## [PROBLEM]
From the listing that follows, report the number of lines with the word "PeopleCert" in them, and no other output.

## [RECORDS SHOWN]
_ _ _ _ _
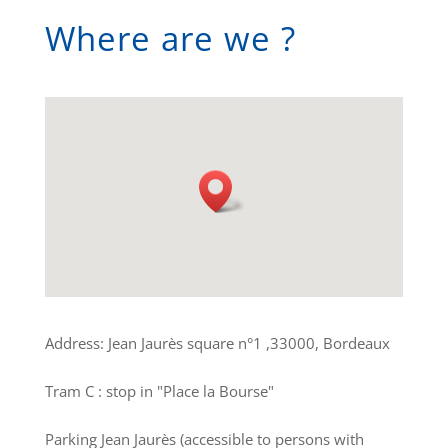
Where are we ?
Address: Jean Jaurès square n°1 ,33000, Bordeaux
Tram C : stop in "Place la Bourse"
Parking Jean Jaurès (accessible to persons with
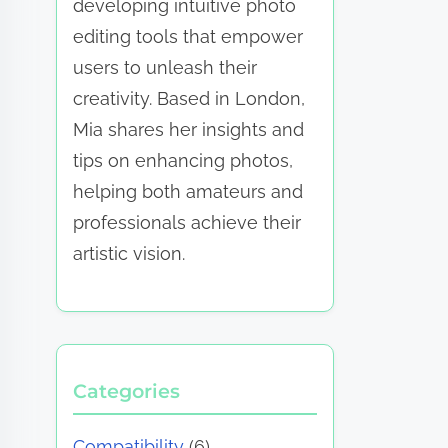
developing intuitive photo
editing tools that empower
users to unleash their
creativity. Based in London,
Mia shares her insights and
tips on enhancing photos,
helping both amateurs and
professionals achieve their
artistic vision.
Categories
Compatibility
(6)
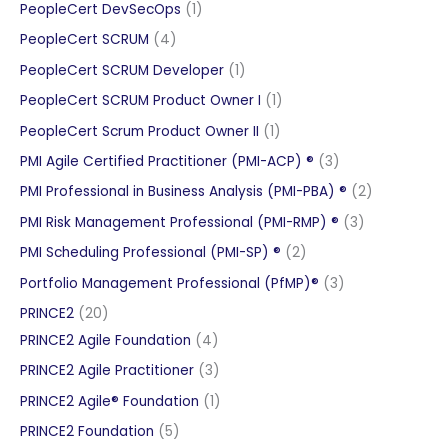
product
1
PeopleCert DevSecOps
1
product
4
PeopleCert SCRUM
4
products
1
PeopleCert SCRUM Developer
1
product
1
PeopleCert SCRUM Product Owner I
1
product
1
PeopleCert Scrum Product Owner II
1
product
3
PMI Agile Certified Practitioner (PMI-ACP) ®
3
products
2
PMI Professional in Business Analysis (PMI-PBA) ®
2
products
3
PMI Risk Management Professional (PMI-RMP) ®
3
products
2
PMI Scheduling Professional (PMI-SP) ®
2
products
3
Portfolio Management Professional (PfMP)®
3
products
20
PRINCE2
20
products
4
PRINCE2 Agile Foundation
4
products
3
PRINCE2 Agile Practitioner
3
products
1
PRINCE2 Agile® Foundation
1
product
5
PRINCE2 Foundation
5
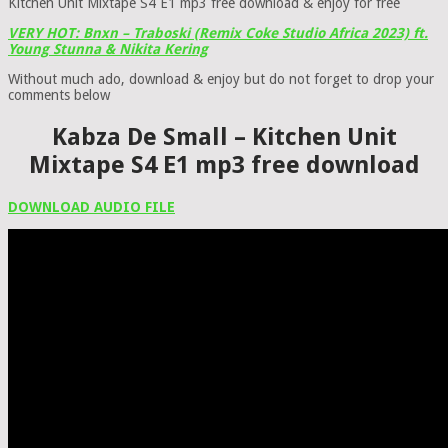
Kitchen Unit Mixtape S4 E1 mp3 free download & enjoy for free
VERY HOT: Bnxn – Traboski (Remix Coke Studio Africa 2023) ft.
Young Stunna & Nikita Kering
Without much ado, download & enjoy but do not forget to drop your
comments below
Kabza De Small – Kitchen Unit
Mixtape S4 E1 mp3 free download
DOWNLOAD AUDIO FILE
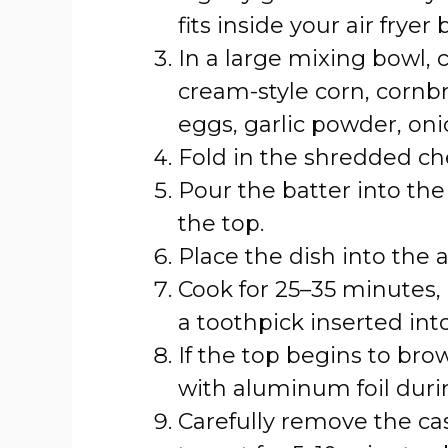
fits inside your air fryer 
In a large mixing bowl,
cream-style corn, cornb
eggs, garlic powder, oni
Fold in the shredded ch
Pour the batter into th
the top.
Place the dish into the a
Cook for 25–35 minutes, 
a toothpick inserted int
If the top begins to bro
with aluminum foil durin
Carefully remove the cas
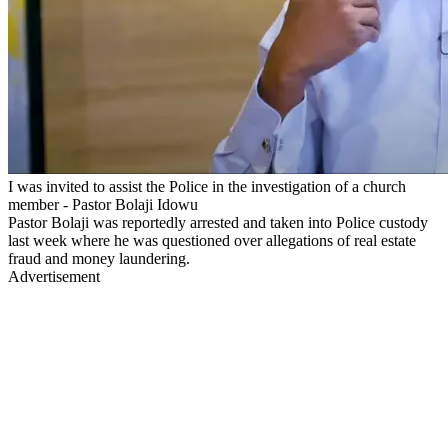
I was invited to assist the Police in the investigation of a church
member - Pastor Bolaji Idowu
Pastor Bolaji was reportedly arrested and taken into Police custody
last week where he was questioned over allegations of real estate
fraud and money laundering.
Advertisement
_ _ _ _ _
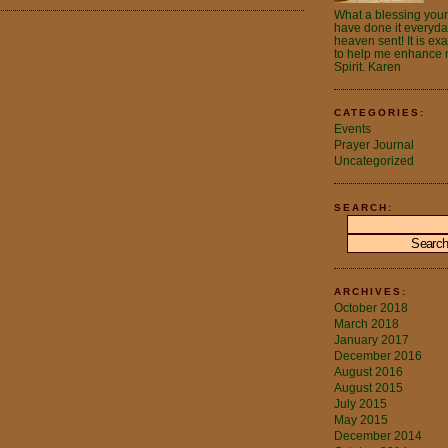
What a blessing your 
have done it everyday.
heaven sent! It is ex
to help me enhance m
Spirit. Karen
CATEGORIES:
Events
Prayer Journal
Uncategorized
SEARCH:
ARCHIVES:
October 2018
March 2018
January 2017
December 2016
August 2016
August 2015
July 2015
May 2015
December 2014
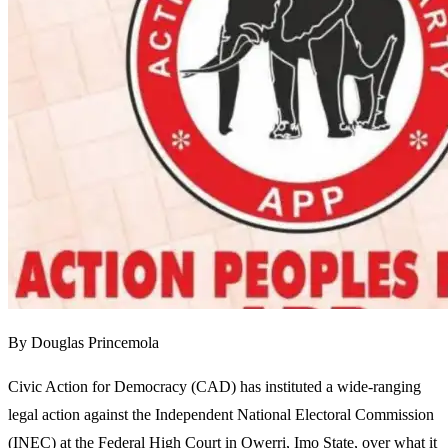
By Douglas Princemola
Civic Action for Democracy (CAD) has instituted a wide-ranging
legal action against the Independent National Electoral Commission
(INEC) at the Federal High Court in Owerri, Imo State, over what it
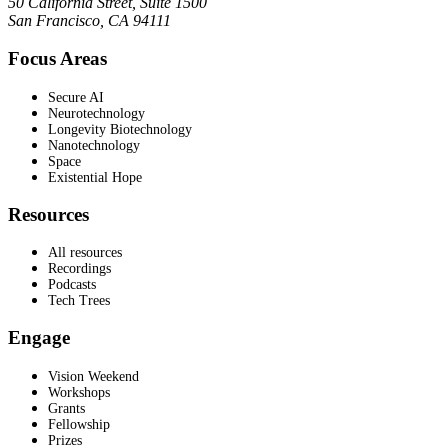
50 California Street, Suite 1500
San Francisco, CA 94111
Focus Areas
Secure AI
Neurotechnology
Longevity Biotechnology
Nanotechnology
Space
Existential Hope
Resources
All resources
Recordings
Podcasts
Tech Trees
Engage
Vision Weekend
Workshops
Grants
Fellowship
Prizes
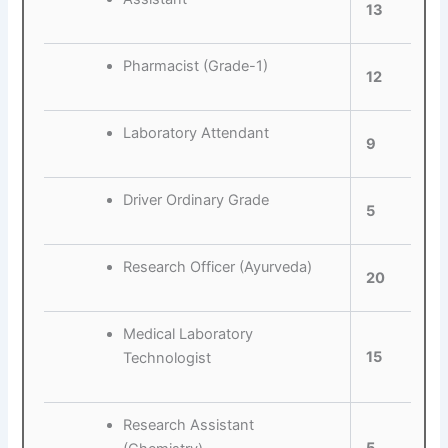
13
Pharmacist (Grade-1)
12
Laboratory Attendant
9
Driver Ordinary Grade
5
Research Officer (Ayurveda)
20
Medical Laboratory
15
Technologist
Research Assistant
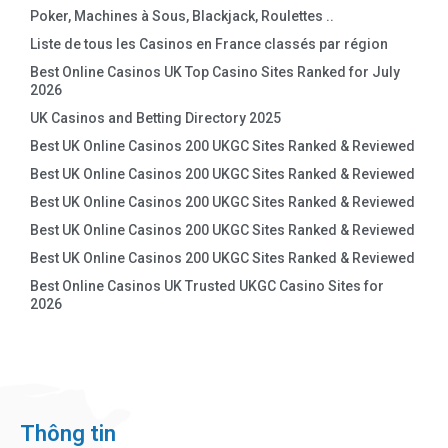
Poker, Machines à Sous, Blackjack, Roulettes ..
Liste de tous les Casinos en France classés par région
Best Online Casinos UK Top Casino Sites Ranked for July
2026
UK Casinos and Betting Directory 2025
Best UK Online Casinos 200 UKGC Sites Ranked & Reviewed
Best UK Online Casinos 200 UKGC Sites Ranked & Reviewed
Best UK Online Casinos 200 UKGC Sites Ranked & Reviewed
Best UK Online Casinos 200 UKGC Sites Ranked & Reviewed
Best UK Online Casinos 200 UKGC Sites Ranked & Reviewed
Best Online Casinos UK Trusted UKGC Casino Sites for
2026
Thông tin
_ _ _ _ _
## [FINAL ANSWER]
5